● Task set
1. Using the Beginning Haskell text below, mark each statement (a), (b), (c) yes or no, and quote the words from the text that settle it. (a) Function application in Haskell is left associative. (b) Let statements can appear only at the toplevel of a definition. (c) The author still considers holding the whole system in your head the best skill for programmers.
2. Locate every line in the entries below that contains the string "дизайна", and copy each of those lines. Case counts.
──────── Extract provided
Beginning Haskell

Stephen Diehl ( @smdiehl )

December 10, 2013

Essentials

Why Haskell?

I used to think the best skill for programmers was the ability to hold the whole system in your head. In retrospect this was a crappy way to work on large codebases over extended periods of time. It doesn't scale, and you can't communicate deep understanding to others. The wise thing to do is to eliminate the need to load everything into one person's head and offload that responsibility to systems with strong theoretic safeguards.

Some personal views:

The Bare Minimum You Need to Know about Haskell Syntax

Arguments applied to functions separated by spaces, like a Unix shell. Application is left associative.

f x y z 
((f x) y) z 

Functions are written at the toplevel simply.

f x y = x + y

Let statements are expressions which allows us to extend the scope of other expressions.

f x y = let z = 3 in x + y + z

Where statements can proceed definitions to add additional variables. The variables of the function's arguments are scoped within where statements.

f x y = x + y + a + b
  where
    a = 3 
    b = a + 1

Where statements are bound a closest surrounding syntactic construct, while let statements are first class expressions that are valid anywhere in a definition.
────────────────
──────── Exercise materials
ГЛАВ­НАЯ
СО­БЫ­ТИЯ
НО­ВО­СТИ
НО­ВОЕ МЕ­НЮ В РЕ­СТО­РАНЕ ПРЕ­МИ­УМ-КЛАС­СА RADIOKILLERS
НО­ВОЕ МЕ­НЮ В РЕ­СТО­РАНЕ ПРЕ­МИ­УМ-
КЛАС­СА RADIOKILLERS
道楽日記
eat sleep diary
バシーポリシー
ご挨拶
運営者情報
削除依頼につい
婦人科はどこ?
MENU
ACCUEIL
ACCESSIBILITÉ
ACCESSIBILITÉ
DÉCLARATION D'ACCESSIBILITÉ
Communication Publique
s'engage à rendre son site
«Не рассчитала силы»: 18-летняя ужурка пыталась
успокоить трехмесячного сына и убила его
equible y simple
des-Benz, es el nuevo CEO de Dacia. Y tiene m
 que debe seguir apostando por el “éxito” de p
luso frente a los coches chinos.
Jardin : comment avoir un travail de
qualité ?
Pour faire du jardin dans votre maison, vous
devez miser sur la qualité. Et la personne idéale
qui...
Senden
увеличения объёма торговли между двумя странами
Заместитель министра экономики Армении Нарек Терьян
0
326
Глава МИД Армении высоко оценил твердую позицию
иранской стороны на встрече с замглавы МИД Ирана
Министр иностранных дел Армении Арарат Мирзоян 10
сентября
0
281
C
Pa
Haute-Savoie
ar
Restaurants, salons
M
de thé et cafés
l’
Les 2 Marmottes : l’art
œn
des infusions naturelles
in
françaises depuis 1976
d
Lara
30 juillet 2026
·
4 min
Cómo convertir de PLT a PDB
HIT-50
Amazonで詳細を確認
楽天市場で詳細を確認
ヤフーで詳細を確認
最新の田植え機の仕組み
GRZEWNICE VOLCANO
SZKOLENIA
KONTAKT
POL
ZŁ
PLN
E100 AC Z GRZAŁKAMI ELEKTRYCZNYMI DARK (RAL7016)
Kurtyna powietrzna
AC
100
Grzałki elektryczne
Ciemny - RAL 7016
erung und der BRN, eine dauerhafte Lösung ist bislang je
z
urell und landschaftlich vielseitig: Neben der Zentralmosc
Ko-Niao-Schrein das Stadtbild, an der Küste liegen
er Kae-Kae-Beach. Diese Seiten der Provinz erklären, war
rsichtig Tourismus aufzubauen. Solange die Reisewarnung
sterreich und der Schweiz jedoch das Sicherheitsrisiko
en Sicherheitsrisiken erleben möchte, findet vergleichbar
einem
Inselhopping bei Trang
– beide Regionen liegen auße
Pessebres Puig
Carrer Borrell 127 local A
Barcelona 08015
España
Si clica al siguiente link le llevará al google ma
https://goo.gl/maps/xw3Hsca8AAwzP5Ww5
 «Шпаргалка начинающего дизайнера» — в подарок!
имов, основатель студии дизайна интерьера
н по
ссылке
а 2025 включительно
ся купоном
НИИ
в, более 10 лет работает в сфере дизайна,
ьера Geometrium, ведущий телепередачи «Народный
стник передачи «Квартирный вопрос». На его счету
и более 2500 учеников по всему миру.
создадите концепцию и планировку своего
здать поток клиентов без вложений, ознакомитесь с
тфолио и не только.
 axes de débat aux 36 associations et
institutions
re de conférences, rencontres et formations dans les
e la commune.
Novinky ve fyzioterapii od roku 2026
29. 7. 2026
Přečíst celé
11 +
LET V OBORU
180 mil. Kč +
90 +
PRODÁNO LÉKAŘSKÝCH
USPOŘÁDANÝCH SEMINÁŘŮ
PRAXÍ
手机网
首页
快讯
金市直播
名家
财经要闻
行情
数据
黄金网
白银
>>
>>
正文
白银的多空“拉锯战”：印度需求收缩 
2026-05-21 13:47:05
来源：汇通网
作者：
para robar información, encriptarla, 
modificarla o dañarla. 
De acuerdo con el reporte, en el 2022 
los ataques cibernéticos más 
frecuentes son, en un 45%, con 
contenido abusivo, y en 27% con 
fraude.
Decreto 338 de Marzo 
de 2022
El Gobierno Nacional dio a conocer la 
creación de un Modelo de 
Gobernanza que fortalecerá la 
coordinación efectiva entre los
────────────────
● Responses to the tasks
1.
(a) Yes: "Application is left associative."
(b) No: "let statements are first class expressions that are valid anywhere in a definition."
(c) No: "In retrospect this was a crappy way to work on large codebases over extended periods of time."

2.
имов, основатель студии дизайна интерьера
в, более 10 лет работает в сфере дизайна,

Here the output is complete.